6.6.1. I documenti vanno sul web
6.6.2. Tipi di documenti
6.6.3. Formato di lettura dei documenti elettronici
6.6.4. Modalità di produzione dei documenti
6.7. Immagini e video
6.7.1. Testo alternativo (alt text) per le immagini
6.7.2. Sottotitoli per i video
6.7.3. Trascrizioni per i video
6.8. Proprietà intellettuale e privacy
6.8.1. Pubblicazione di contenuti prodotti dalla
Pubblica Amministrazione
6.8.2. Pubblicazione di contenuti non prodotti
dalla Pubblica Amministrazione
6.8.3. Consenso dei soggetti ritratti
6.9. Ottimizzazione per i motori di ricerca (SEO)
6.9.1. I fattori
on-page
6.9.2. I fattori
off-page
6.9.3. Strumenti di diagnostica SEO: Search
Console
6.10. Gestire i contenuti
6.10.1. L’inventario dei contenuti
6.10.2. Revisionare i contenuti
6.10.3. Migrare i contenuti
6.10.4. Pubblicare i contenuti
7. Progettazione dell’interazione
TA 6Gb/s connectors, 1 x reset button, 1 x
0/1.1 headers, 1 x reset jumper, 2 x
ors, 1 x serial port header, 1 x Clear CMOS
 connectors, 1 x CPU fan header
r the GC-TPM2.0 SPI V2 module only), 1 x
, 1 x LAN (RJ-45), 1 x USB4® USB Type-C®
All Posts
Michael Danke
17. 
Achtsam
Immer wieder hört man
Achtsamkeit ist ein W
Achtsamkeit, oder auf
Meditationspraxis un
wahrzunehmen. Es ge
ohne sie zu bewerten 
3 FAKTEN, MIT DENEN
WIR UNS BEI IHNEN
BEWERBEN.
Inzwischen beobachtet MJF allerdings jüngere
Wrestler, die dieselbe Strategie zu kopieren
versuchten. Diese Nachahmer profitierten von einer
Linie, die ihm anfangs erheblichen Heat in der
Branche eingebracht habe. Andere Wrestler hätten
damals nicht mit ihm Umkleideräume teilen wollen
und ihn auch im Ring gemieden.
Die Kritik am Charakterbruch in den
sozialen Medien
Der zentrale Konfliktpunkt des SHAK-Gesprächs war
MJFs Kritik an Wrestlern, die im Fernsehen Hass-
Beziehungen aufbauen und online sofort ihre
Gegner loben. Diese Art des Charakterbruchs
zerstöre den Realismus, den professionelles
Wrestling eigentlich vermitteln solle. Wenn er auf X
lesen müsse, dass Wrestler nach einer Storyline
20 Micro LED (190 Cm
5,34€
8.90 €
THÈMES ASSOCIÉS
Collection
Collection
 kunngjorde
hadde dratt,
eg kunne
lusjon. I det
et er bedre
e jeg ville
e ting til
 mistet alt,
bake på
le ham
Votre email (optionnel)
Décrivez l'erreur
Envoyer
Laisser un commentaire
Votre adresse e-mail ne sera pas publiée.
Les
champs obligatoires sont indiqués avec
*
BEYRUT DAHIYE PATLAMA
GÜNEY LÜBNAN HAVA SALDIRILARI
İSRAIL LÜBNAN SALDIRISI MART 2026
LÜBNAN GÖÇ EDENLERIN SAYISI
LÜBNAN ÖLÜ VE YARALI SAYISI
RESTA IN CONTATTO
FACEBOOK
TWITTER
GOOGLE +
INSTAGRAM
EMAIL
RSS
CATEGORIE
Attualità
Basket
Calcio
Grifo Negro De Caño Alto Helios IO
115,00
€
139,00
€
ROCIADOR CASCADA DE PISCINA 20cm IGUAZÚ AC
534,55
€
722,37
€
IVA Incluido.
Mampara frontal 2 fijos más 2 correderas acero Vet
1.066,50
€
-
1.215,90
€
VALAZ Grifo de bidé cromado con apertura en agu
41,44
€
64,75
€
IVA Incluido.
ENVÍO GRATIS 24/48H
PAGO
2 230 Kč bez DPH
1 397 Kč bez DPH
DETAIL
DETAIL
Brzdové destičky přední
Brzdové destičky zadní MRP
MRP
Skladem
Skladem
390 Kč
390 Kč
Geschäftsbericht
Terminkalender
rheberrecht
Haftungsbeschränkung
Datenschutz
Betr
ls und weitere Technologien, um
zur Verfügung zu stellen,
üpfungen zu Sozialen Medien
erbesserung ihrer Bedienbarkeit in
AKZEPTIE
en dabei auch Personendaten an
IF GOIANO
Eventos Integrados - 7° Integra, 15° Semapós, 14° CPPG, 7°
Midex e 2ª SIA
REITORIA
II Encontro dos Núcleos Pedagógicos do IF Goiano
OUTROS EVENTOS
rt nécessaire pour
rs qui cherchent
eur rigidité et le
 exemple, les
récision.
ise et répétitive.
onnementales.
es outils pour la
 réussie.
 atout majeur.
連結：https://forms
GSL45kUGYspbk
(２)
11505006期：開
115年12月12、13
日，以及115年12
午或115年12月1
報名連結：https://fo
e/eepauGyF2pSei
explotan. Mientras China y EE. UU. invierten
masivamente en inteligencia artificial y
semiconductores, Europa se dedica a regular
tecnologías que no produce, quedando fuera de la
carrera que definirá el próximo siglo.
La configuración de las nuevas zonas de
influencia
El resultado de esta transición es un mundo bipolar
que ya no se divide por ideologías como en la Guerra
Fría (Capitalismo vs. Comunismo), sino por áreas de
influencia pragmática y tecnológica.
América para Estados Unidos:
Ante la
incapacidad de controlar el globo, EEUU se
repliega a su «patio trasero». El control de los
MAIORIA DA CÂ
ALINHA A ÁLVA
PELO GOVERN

**Problem requirements**
Turn the lines above into a numbered list, omitting any blank lines.

**Result of this task**
1. 6.6.1. I documenti vanno sul web
2. 6.6.2. Tipi di documenti
3. 6.6.3. Formato di lettura dei documenti elettronici
4. 6.6.4. Modalità di produzione dei documenti
5. 6.7. Immagini e video
6. 6.7.1. Testo alternativo (alt text) per le immagini
7. 6.7.2. Sottotitoli per i video
8. 6.7.3. Trascrizioni per i video
9. 6.8. Proprietà intellettuale e privacy
10. 6.8.1. Pubblicazione di contenuti prodotti dalla
11. Pubblica Amministrazione
12. 6.8.2. Pubblicazione di contenuti non prodotti
13. dalla Pubblica Amministrazione
14. 6.8.3. Consenso dei soggetti ritratti
15. 6.9. Ottimizzazione per i motori di ricerca (SEO)
16. 6.9.1. I fattori
17. on-page
18. 6.9.2. I fattori
19. off-page
20. 6.9.3. Strumenti di diagnostica SEO: Search
21. Console
22. 6.10. Gestire i contenuti
23. 6.10.1. L’inventario dei contenuti
24. 6.10.2. Revisionare i contenuti
25. 6.10.3. Migrare i contenuti
26. 6.10.4. Pubblicare i contenuti
27. 7. Progettazione dell’interazione
28. TA 6Gb/s connectors, 1 x reset button, 1 x
29. 0/1.1 headers, 1 x reset jumper, 2 x
30. ors, 1 x serial port header, 1 x Clear CMOS
31.  connectors, 1 x CPU fan header
32. r the GC-TPM2.0 SPI V2 module only), 1 x
33. , 1 x LAN (RJ-45), 1 x USB4® USB Type-C®
34. All Posts
35. Michael Danke
36. 17. 
37. Achtsam
38. Immer wieder hört man
39. Achtsamkeit ist ein W
40. Achtsamkeit, oder auf
41. Meditationspraxis un
42. wahrzunehmen. Es ge
43. ohne sie zu bewerten 
44. 3 FAKTEN, MIT DENEN
45. WIR UNS BEI IHNEN
46. BEWERBEN.
47. Inzwischen beobachtet MJF allerdings jüngere
48. Wrestler, die dieselbe Strategie zu kopieren
49. versuchten. Diese Nachahmer profitierten von einer
50. Linie, die ihm anfangs erheblichen Heat in der
51. Branche eingebracht habe. Andere Wrestler hätten
52. damals nicht mit ihm Umkleideräume teilen wollen
53. und ihn auch im Ring gemieden.
54. Die Kritik am Charakterbruch in den
55. sozialen Medien
56. Der zentrale Konfliktpunkt des SHAK-Gesprächs war
57. MJFs Kritik an Wrestlern, die im Fernsehen Hass-
58. Beziehungen aufbauen und online sofort ihre
59. Gegner loben. Diese Art des Charakterbruchs
60. zerstöre den Realismus, den professionelles
61. Wrestling eigentlich vermitteln solle. Wenn er auf X
62. lesen müsse, dass Wrestler nach einer Storyline
63. 20 Micro LED (190 Cm
64. 5,34€
65. 8.90 €
66. THÈMES ASSOCIÉS
67. Collection
68. Collection
69.  kunngjorde
70. hadde dratt,
71. eg kunne
72. lusjon. I det
73. et er bedre
74. e jeg ville
75. e ting til
76.  mistet alt,
77. bake på
78. le ham
79. Votre email (optionnel)
80. Décrivez l'erreur
81. Envoyer
82. Laisser un commentaire
83. Votre adresse e-mail ne sera pas publiée.
84. Les
85. champs obligatoires sont indiqués avec
86. *
87. BEYRUT DAHIYE PATLAMA
88. GÜNEY LÜBNAN HAVA SALDIRILARI
89. İSRAIL LÜBNAN SALDIRISI MART 2026
90. LÜBNAN GÖÇ EDENLERIN SAYISI
91. LÜBNAN ÖLÜ VE YARALI SAYISI
92. RESTA IN CONTATTO
93. FACEBOOK
94. TWITTER
95. GOOGLE +
96. INSTAGRAM
97. EMAIL
98. RSS
99. CATEGORIE
100. Attualità
101. Basket
102. Calcio
103. Grifo Negro De Caño Alto Helios IO
104. 115,00
105. €
106. 139,00
107. €
108. ROCIADOR CASCADA DE PISCINA 20cm IGUAZÚ AC
109. 534,55
110. €
111. 722,37
112. €
113. IVA Incluido.
114. Mampara frontal 2 fijos más 2 correderas acero Vet
115. 1.066,50
116. €
117. -
118. 1.215,90
119. €
120. VALAZ Grifo de bidé cromado con apertura en agu
121. 41,44
122. €
123. 64,75
124. €
125. IVA Incluido.
126. ENVÍO GRATIS 24/48H
127. PAGO
128. 2 230 Kč bez DPH
129. 1 397 Kč bez DPH
130. DETAIL
131. DETAIL
132. Brzdové destičky přední
133. Brzdové destičky zadní MRP
134. MRP
135. Skladem
136. Skladem
137. 390 Kč
138. 390 Kč
139. Geschäftsbericht
140. Terminkalender
141. rheberrecht
142. Haftungsbeschränkung
143. Datenschutz
144. Betr
145. ls und weitere Technologien, um
146. zur Verfügung zu stellen,
147. üpfungen zu Sozialen Medien
148. erbesserung ihrer Bedienbarkeit in
149. AKZEPTIE
150. en dabei auch Personendaten an
151. IF GOIANO
152. Eventos Integrados - 7° Integra, 15° Semapós, 14° CPPG, 7°
153. Midex e 2ª SIA
154. REITORIA
155. II Encontro dos Núcleos Pedagógicos do IF Goiano
156. OUTROS EVENTOS
157. rt nécessaire pour
158. rs qui cherchent
159. eur rigidité et le
160.  exemple, les
161. récision.
162. ise et répétitive.
163. onnementales.
164. es outils pour la
165.  réussie.
166.  atout majeur.
167. 連結：https://forms
168. GSL45kUGYspbk
169. (２)
170. 11505006期：開
171. 115年12月12、13
172. 日，以及115年12
173. 午或115年12月1
174. 報名連結：https://fo
175. e/eepauGyF2pSei
176. explotan. Mientras China y EE. UU. invierten
177. masivamente en inteligencia artificial y
178. semiconductores, Europa se dedica a regular
179. tecnologías que no produce, quedando fuera de la
180. carrera que definirá el próximo siglo.
181. La configuración de las nuevas zonas de
182. influencia
183. El resultado de esta transición es un mundo bipolar
184. que ya no se divide por ideologías como en la Guerra
185. Fría (Capitalismo vs. Comunismo), sino por áreas de
186. influencia pragmática y tecnológica.
187. América para Estados Unidos:
188. Ante la
189. incapacidad de controlar el globo, EEUU se
190. repliega a su «patio trasero». El control de los
191. MAIORIA DA CÂ
192. ALINHA A ÁLVA
193. PELO GOVERN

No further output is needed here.